┌─ Passage provided

Music@Menlo, Around Dvořák, Vol. 7 (Live)

Music@Menlo, Around Dvořák, Vol. 7 (Live)

Music@Menlo’s twelfth season, Around Dvořák, celebrated the timeless work of the Czech Romantic master Antonín Dvořák, one of the most universally beloved musical voices of his generation. This season not only offered audiences the opportunity to absorb the vibrant musical culture of Dvořák’s homeland and its neighboring regions but also delved into the far-reaching effects of his music, whose influence was felt as far afield as America, as well as throughout subsequent generations of composers. Each disc of the 2014 edition of Music@Menlo LIVE captures the vibrant spirit of the season.

Anton Reicha, a contemporary of Beethoven’s and a Czech forebear to Dvořák, achieved considerable renown in his lifetime as a composer, theorist, and pedagogue. Reicha’s Clarinet Quintet demonstrates a winning Classical sensibility and a keen melodic imagination worthy of his most prominent contemporaries. The curiously appealing Concertino, by Dvořák’s compatriot and contemporary Leoš Janáček, is followed by Dohnányi’s Piano Quintet, a celebration of the Romantic legacy of Brahms and Schumann and a descendant of the quintets of Schumann, Brahms, and Dvořák.

Anton Reicha (1770–1836)
Quintet in B-flat Major for Clarinet and String Quartet, op. 89 (ca. 1809–1820)

└─
┌─ Given data

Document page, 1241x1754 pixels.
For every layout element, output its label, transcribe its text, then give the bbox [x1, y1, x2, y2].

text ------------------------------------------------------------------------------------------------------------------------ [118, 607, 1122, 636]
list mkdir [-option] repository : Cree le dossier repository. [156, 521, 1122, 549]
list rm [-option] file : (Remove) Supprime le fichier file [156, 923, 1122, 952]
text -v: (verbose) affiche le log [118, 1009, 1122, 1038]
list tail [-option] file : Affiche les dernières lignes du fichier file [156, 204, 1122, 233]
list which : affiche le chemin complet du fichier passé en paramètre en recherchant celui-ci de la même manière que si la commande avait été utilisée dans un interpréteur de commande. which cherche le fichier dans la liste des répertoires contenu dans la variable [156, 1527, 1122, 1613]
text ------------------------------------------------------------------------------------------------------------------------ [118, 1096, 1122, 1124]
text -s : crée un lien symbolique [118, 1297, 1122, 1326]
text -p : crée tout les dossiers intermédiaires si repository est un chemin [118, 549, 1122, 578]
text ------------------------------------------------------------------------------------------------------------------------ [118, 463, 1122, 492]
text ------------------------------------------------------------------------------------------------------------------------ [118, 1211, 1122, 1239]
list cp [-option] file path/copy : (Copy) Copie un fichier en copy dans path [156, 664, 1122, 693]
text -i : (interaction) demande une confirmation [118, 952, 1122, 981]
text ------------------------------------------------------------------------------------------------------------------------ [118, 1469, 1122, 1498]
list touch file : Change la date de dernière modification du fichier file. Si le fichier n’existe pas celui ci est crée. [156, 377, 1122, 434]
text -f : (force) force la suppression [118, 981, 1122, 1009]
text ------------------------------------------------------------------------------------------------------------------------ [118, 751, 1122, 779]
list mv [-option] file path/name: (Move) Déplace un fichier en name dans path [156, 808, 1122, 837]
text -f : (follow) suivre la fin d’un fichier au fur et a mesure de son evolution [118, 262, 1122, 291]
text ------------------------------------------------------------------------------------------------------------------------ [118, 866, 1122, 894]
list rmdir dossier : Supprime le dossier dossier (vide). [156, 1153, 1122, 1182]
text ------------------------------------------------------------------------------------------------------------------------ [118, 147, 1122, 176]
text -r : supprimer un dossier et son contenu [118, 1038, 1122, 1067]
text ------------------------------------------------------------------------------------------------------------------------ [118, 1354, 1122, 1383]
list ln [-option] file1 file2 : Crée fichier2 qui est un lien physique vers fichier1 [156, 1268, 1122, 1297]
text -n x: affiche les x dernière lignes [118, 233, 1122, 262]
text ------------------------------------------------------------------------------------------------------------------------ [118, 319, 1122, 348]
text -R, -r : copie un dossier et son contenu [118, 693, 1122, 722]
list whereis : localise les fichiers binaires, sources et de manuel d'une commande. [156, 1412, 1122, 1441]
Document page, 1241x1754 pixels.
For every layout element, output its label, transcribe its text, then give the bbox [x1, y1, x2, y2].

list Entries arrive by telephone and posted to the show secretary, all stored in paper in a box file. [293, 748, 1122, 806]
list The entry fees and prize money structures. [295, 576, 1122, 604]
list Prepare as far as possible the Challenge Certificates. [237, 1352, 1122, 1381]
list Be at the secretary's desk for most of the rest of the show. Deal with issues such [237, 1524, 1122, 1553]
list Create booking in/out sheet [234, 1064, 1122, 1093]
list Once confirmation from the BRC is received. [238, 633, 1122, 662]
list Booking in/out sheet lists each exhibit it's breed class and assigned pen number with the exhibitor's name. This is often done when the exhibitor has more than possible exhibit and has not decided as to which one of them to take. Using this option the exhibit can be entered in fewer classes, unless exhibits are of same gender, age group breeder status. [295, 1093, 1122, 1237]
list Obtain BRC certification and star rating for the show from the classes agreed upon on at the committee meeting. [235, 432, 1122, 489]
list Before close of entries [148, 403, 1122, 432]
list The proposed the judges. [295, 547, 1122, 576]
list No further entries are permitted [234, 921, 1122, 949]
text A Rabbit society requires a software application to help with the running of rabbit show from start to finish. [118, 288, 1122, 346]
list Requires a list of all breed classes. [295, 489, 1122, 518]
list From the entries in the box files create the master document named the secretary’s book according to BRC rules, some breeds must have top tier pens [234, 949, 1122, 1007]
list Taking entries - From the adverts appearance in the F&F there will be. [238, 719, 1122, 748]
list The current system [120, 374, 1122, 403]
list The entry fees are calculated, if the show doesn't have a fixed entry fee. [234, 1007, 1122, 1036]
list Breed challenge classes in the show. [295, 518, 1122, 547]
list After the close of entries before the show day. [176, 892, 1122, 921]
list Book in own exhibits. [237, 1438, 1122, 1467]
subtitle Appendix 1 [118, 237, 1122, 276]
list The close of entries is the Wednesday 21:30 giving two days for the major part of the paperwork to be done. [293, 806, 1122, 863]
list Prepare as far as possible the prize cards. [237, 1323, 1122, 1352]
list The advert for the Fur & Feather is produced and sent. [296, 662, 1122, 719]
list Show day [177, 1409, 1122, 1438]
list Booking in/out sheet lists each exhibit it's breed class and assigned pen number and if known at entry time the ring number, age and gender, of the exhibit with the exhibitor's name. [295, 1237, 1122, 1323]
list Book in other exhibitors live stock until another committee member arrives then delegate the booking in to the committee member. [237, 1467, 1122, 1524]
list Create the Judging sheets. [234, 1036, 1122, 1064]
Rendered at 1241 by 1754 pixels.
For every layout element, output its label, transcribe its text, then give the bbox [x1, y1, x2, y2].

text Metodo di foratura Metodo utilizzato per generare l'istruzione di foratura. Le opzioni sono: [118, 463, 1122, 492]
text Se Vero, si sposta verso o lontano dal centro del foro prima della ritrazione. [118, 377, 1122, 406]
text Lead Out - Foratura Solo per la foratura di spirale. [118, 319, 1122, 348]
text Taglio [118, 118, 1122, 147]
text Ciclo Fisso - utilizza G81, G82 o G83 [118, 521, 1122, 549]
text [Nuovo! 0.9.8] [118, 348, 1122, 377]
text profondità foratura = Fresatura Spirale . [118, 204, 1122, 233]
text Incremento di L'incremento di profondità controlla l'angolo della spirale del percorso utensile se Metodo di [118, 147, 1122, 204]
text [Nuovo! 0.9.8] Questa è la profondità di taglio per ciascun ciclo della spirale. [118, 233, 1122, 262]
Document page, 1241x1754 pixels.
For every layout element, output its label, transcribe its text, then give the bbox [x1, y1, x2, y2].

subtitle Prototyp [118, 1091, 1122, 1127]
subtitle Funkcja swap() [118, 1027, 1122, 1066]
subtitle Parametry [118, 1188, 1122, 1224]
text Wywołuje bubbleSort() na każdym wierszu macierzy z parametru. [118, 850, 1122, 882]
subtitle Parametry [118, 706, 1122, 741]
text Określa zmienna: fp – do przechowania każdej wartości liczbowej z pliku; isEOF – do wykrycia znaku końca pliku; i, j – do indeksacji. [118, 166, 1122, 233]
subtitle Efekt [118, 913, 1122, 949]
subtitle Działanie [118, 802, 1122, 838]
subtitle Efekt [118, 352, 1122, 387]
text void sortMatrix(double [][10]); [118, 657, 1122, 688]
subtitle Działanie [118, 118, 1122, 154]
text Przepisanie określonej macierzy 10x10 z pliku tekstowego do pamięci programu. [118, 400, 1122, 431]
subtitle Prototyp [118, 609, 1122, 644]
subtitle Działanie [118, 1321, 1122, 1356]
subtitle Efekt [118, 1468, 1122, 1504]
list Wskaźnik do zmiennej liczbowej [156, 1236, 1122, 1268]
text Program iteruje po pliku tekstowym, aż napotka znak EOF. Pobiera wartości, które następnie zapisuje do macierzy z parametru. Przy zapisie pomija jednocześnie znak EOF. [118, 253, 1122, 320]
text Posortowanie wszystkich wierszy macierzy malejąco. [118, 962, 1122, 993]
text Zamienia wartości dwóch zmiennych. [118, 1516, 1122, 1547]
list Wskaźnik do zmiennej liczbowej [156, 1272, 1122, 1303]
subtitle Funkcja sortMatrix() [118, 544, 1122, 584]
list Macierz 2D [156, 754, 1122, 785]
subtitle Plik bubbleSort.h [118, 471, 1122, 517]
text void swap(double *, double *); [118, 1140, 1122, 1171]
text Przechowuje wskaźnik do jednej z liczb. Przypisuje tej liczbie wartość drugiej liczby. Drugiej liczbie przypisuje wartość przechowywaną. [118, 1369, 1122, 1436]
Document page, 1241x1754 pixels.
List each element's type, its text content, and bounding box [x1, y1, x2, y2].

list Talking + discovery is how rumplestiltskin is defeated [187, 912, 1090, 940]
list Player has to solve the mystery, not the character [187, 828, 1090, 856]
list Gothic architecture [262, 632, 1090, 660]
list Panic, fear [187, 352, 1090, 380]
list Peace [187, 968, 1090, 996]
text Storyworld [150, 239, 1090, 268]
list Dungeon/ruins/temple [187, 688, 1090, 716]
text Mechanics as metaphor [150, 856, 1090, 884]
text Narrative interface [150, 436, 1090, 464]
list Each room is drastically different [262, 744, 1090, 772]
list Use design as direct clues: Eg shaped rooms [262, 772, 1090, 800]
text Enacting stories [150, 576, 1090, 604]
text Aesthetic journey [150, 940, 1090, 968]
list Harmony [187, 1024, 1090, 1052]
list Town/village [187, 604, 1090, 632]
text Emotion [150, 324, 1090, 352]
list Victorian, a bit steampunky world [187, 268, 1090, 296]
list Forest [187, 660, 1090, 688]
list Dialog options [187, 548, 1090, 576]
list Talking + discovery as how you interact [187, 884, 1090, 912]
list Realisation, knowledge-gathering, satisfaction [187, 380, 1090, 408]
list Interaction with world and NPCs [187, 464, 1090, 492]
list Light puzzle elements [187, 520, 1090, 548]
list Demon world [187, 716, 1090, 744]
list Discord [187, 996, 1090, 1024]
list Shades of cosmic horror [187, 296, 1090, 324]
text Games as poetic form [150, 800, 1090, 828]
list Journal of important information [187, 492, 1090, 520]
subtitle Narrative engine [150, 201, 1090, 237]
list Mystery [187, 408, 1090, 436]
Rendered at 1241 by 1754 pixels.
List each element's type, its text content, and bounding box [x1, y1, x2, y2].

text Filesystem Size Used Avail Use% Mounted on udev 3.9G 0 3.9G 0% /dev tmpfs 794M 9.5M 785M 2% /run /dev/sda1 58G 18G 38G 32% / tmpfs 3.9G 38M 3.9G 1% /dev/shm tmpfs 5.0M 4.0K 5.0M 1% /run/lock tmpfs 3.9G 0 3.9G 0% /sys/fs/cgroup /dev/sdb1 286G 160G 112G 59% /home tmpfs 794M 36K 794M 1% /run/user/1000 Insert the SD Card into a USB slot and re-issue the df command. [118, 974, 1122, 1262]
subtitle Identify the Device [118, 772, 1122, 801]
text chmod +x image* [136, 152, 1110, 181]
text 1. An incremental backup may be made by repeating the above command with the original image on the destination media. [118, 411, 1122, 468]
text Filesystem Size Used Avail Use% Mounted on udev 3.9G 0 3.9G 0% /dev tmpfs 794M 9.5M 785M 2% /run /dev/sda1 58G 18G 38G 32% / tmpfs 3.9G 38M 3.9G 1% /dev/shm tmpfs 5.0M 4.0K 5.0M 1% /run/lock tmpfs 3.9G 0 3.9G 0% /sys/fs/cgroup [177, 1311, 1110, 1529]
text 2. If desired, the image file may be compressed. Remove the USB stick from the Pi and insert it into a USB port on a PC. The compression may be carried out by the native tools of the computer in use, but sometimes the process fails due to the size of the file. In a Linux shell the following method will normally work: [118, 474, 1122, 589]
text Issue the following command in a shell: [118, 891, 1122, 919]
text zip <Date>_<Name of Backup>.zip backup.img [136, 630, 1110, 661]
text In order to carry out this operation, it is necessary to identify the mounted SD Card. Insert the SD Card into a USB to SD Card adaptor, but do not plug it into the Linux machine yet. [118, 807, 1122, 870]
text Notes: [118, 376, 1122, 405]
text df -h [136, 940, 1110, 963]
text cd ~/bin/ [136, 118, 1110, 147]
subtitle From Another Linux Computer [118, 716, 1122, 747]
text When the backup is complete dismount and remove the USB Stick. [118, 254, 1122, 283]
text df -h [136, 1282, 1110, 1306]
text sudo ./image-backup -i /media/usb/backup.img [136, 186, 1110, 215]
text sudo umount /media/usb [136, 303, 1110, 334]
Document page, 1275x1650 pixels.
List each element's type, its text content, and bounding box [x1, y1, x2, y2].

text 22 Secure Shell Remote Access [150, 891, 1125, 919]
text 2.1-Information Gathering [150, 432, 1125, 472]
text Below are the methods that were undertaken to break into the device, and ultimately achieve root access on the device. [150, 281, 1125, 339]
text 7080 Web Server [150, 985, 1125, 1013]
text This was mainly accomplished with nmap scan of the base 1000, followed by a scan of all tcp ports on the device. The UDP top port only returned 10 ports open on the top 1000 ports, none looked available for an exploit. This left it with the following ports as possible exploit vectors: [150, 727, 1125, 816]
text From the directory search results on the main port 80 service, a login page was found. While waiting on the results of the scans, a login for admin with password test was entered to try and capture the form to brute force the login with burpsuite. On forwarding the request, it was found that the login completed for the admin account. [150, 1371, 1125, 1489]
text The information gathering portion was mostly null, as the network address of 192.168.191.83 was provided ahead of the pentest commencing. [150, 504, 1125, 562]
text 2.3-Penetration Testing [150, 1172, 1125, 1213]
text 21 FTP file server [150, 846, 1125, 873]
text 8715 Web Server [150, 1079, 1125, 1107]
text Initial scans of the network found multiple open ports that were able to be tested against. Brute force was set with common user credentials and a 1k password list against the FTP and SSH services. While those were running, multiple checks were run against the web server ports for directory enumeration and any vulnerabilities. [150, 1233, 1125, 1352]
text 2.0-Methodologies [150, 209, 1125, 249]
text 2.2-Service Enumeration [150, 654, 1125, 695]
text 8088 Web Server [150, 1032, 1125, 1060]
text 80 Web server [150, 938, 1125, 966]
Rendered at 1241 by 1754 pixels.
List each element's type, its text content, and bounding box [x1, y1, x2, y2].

└─

Rewrite the stretch from "Anton Reicha, a" through "Anton Reicha (1770–1836)" in the Around Dvořák album notes, changing "Concertino" to "Capriccio".

Anton Reicha, a contemporary of Beethoven’s and a Czech forebear to Dvořák, achieved considerable renown in his lifetime as a composer, theorist, and pedagogue. Reicha’s Clarinet Quintet demonstrates a winning Classical sensibility and a keen melodic imagination worthy of his most prominent contemporaries. The curiously appealing Capriccio, by Dvořák’s compatriot and contemporary Leoš Janáček, is followed by Dohnányi’s Piano Quintet, a celebration of the Romantic legacy of Brahms and Schumann and a descendant of the quintets of Schumann, Brahms, and Dvořák.

Anton Reicha (1770–1836)